ComfyUI-SelVA/experiments/r128_sweet_spot.json

{
  "name": "r128_sweet_spot",
  "description": "Find the noise-free sweet spot on rank 128. LoRA+ ratio=16 caused noise — testing higher base LR without LoRA+ as a cleaner alternative.

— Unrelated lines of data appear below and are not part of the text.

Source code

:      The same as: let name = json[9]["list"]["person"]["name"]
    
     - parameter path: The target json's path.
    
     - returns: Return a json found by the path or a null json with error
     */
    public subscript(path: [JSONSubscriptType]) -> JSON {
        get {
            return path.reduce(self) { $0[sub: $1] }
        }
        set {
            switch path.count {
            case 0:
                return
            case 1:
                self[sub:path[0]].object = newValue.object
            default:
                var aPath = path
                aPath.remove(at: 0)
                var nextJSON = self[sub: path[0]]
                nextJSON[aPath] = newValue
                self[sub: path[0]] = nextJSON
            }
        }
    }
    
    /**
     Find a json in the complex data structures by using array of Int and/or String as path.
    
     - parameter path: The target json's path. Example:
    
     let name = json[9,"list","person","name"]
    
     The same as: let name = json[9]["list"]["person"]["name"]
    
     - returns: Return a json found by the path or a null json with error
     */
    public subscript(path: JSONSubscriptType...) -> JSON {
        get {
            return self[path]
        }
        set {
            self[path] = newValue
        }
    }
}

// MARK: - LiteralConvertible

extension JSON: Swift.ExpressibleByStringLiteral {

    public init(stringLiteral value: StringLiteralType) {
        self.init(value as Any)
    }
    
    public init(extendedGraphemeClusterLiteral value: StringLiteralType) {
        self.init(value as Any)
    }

Target loss range 0.25–0.35. Also probing rank 256 since 102GB VRAM allows it.",
  "data_dir": "/media/unraid/davinci/Selva/BJ/features",
  "output_root": "/media/unraid/davinci/Selva/BJ/experiment/r128_sweet_spot",
  "base": {
    "steps": 10000,
    "rank": 128,
    "alpha": 0.0,
    "lr": 1e-4,
    "batch_size": 16,
    "warmup_steps": 200,
    "grad_accum": 1,
    "save_every": 2000,
    "seed": 42,
    "target": "attn.qkv",
    "timestep_mode": "uniform",
    "logit_normal_sigma": 1.0,
    "curriculum_switch": 0.6,
    "lora_dropout": 0.0,
    "lora_plus_ratio": 1.0
  },
  "experiments": [

    {
      "id": "g1_r128_lr_2e4",
      "group": "lr",
      "description": "LR=2e-4. Conservative 2× step up from baseline — noise-free descent toward sweet spot.",
      "lr": 2e-4
    },
    {
      "id": "g1_r128_lr_3e4",
      "group": "lr",
      "description": "LR=3e-4. 3× baseline — landed at 0.41 on r64, should reach 0.25–0.35 on r128.",
      "lr": 3e-4
    },
    {
      "id": "g1_r128_lr_5e4",
      "group": "lr",
      "description": "LR=5e-4. Aggressive but no LoRA+ B-matrix asymmetry — cleaner noise profile.",
      "lr": 5e-4
    },

    {
      "id": "g2_r128_curriculum",
      "group": "curriculum",
      "description": "Curriculum only at baseline LR. Clean slow descent — reference for what curriculum contributes alone.",
      "timestep_mode": "curriculum"
    },
    {
      "id": "g2_r128_lr_3e4_curriculum",
      "group": "curriculum",
      "description": "LR=3e-4 + curriculum. Speed of higher LR with coverage of curriculum — no LoRA+.",
      "lr": 3e-4,
      "timestep_mode": "curriculum"
    },
    {
      "id": "g2_r128_lr_3e4_curriculum_dropout",
      "group": "curriculum",
      "description": "LR=3e-4 + curriculum + dropout=0.05. Full controlled stack without LoRA+.",
      "lr": 3e-4,
      "timestep_mode": "curriculum",
      "lora_dropout": 0.05
    },

    {
      "id": "g3_r128_lora_plus_4",
      "group": "lora_plus",
      "description": "LoRA+ ratio=4 (lr_B=4e-4). Much more conservative than ratio=16 — tests if noise came from ratio not the technique.",
      "lora_plus_ratio": 4.0
    },

    {
      "id": "g4_r256_baseline",
      "group": "rank256",
      "description": "Rank 256 at baseline LR. 102GB VRAM makes this viable — does more capacity keep helping?",
      "rank": 256
    },
    {
      "id": "g4_r256_lr_3e4",
      "group": "rank256",
      "description": "Rank 256 + LR=3e-4. Best rank + best LR candidate combined.",
      "rank": 256,
      "lr": 3e-4
    },

    {
      "id": "g5_r128_lr_2e4_cosine",
      "group": "cosine",
      "description": "LR=2e-4 + cosine decay. Fixes the oscillation observed at step 6000–8000 by decaying LR to ~0 instead of staying flat.",
      "lr": 2e-4,
      "lr_schedule": "cosine"
    },
    {
      "id": "g5_r128_lr_3e4_cosine",
      "group": "cosine",
      "description": "LR=3e-4 + cosine decay. Higher LR with decay — should reach lower loss faster then lock in.",
      "lr": 3e-4,
      "lr_schedule": "cosine"
    }

  ]
}